---- Records supplied

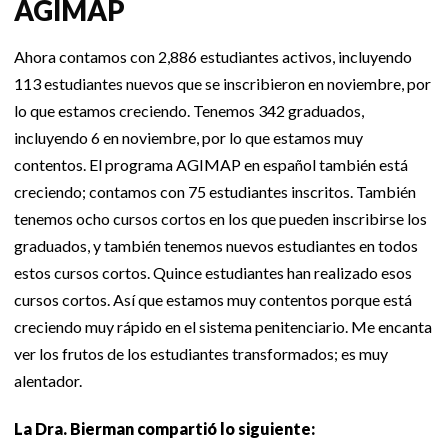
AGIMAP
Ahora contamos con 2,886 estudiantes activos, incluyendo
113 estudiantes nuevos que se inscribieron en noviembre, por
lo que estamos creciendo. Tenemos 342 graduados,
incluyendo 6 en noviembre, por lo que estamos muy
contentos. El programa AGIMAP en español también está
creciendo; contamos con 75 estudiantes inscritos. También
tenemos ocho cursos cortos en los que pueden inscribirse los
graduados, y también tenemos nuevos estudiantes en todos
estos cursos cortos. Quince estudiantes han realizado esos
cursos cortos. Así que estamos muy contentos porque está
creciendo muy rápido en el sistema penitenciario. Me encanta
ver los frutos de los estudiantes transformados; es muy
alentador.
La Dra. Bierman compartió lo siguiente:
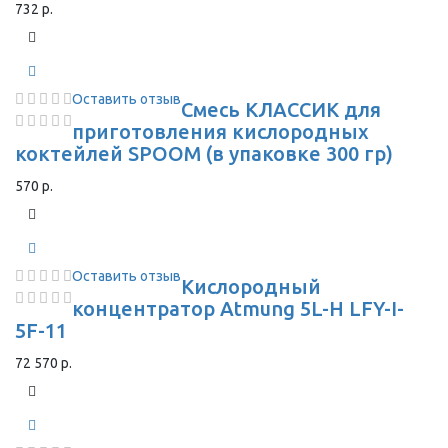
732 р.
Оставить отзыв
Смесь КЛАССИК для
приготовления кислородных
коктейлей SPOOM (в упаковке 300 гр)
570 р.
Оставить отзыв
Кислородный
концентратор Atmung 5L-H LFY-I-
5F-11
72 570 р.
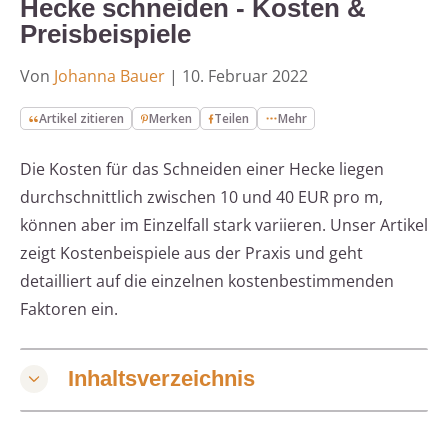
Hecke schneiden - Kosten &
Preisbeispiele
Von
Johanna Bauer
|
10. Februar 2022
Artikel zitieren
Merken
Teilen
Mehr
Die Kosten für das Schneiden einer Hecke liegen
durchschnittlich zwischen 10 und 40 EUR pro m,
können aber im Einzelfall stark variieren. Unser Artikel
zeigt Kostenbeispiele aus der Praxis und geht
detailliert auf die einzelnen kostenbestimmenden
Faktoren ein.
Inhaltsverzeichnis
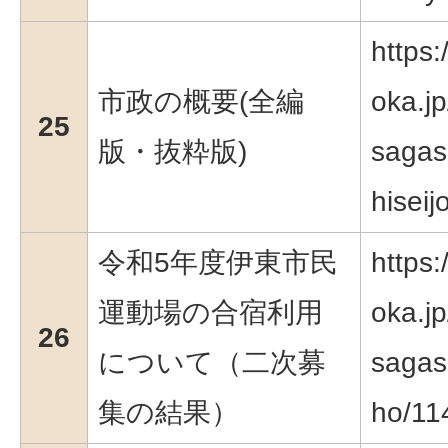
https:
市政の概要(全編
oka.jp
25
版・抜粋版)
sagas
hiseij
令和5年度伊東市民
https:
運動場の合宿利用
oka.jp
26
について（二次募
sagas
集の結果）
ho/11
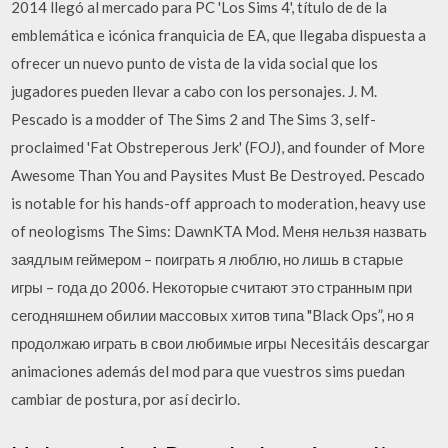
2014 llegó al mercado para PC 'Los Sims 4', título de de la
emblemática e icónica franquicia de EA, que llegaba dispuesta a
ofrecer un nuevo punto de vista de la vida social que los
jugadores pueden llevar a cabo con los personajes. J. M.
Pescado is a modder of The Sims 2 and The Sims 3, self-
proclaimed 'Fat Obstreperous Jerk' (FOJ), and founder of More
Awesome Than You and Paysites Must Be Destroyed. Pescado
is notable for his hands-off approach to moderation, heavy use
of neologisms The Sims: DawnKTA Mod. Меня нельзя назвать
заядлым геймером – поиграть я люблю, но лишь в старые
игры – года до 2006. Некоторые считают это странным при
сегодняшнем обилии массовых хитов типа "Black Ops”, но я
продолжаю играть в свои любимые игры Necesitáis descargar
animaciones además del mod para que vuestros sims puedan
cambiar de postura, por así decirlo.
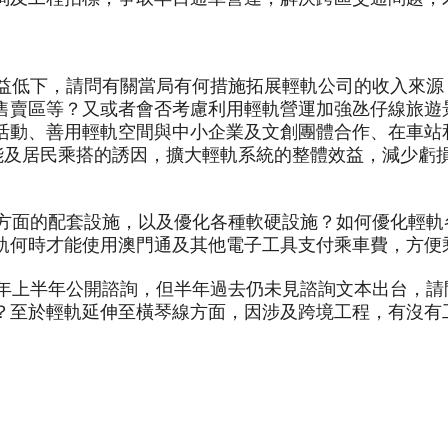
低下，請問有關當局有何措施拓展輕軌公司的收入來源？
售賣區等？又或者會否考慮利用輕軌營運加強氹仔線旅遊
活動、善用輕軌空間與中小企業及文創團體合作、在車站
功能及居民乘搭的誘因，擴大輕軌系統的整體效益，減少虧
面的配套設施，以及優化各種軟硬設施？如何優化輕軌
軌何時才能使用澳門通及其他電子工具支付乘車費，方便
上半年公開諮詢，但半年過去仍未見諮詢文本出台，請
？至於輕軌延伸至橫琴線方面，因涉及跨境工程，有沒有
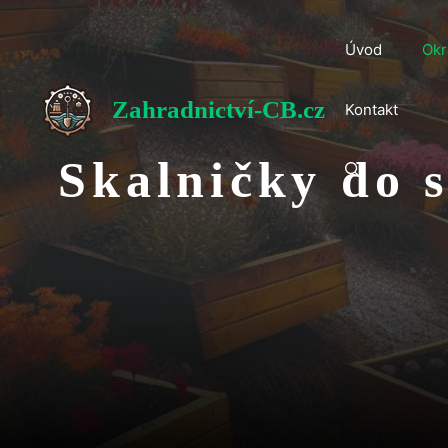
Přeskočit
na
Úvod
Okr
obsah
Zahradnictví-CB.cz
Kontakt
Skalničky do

--------
---- Records supplied

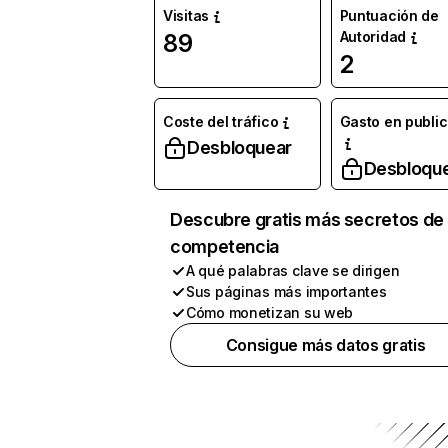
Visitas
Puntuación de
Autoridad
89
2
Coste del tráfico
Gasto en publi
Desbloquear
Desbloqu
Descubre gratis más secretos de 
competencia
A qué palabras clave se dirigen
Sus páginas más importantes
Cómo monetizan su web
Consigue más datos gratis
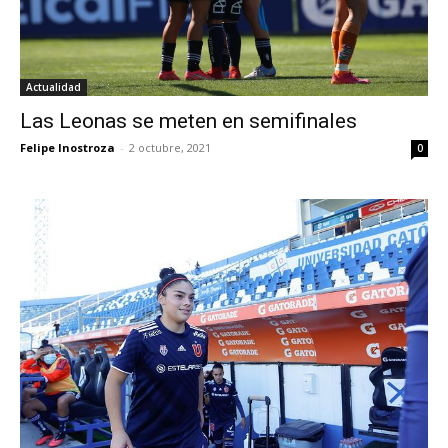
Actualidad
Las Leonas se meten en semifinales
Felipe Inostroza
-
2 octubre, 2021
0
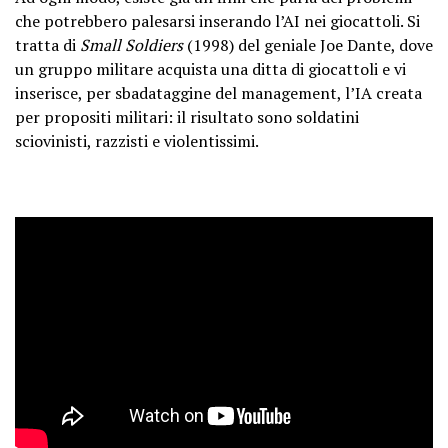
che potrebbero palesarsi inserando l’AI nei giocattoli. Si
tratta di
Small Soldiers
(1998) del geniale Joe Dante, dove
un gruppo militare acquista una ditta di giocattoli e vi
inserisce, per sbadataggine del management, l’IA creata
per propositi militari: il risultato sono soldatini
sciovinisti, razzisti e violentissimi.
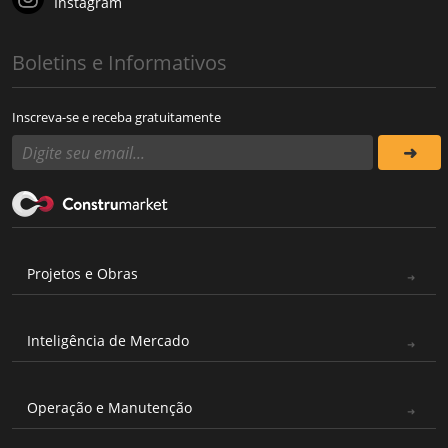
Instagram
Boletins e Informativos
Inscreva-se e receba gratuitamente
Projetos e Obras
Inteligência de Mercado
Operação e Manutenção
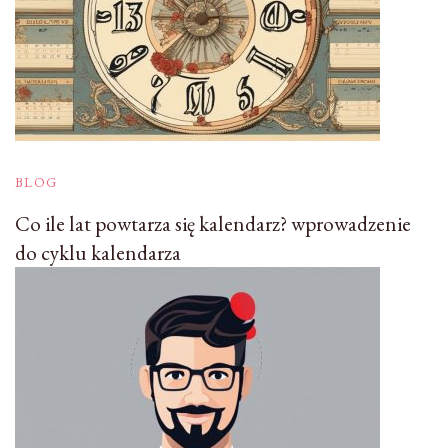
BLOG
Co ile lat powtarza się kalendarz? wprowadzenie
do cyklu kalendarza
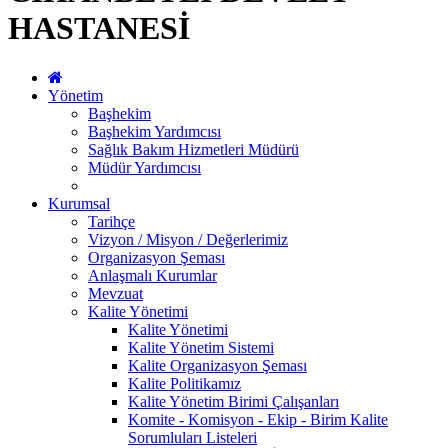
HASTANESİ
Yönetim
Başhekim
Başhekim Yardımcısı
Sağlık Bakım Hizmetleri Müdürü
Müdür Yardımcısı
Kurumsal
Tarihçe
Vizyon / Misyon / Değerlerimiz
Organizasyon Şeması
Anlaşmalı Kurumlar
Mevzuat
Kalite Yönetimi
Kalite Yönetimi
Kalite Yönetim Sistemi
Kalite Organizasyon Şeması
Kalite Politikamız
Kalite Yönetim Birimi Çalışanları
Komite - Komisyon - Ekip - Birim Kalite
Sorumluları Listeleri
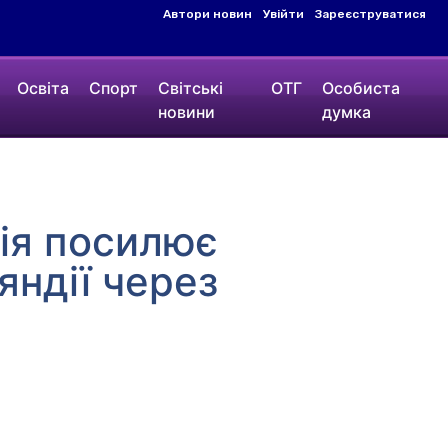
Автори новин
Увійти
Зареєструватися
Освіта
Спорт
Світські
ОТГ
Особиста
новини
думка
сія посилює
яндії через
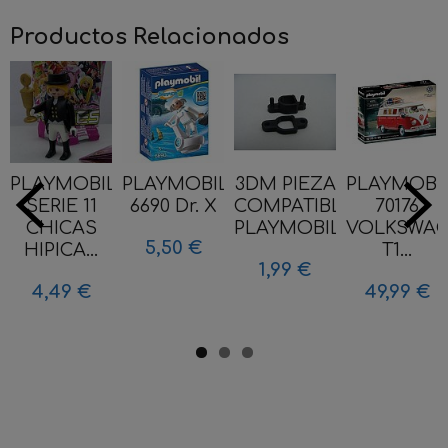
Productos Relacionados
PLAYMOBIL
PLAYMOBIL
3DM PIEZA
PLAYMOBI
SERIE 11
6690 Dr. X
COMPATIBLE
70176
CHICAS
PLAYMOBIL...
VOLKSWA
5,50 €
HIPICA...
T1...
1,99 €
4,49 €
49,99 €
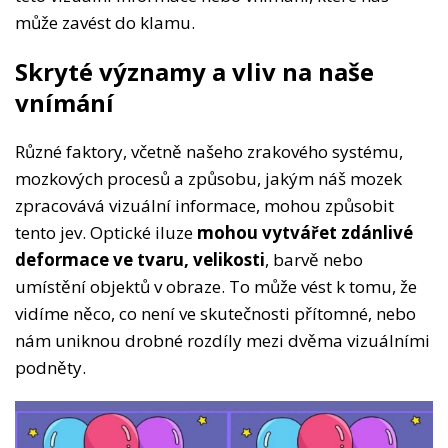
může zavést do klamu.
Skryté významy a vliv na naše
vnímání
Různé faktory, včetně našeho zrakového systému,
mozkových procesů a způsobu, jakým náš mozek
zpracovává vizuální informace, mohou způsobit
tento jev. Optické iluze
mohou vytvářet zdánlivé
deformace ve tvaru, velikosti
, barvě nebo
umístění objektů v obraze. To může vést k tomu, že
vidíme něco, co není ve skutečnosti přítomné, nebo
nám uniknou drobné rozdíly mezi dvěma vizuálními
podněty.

--------
---- Records supplied

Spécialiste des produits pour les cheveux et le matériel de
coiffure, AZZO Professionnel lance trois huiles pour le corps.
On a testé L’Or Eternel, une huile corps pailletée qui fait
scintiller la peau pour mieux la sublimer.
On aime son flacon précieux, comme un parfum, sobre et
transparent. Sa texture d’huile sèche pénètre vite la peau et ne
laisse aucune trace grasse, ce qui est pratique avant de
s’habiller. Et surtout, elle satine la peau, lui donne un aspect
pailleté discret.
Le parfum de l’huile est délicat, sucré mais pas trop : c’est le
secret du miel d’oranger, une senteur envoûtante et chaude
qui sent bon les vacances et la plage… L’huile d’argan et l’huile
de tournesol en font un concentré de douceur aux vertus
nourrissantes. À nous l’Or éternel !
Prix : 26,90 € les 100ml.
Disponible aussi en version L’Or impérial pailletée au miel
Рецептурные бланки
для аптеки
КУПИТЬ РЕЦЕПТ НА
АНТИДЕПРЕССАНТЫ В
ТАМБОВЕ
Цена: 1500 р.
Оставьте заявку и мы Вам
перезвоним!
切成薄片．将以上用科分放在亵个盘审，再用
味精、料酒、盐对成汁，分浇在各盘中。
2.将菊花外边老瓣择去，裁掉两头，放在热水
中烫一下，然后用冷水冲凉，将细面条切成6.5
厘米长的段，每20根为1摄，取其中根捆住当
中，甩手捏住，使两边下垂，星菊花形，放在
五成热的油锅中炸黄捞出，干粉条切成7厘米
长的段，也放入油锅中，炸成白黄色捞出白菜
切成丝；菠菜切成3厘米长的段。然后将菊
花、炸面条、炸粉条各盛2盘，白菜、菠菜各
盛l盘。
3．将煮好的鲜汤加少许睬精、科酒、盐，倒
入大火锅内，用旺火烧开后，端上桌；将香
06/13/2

--------

• Aim of the exercise:
Print the part of the records that opens with the line containing "Автори новин" and closes with the line containing "яндії через", reproducing each line without any change.

• Solution for this problem:
Автори новин
Увійти
Зареєструватися
Освіта
Спорт
Світські
ОТГ
Особиста
новини
думка
сія посилює
яндії через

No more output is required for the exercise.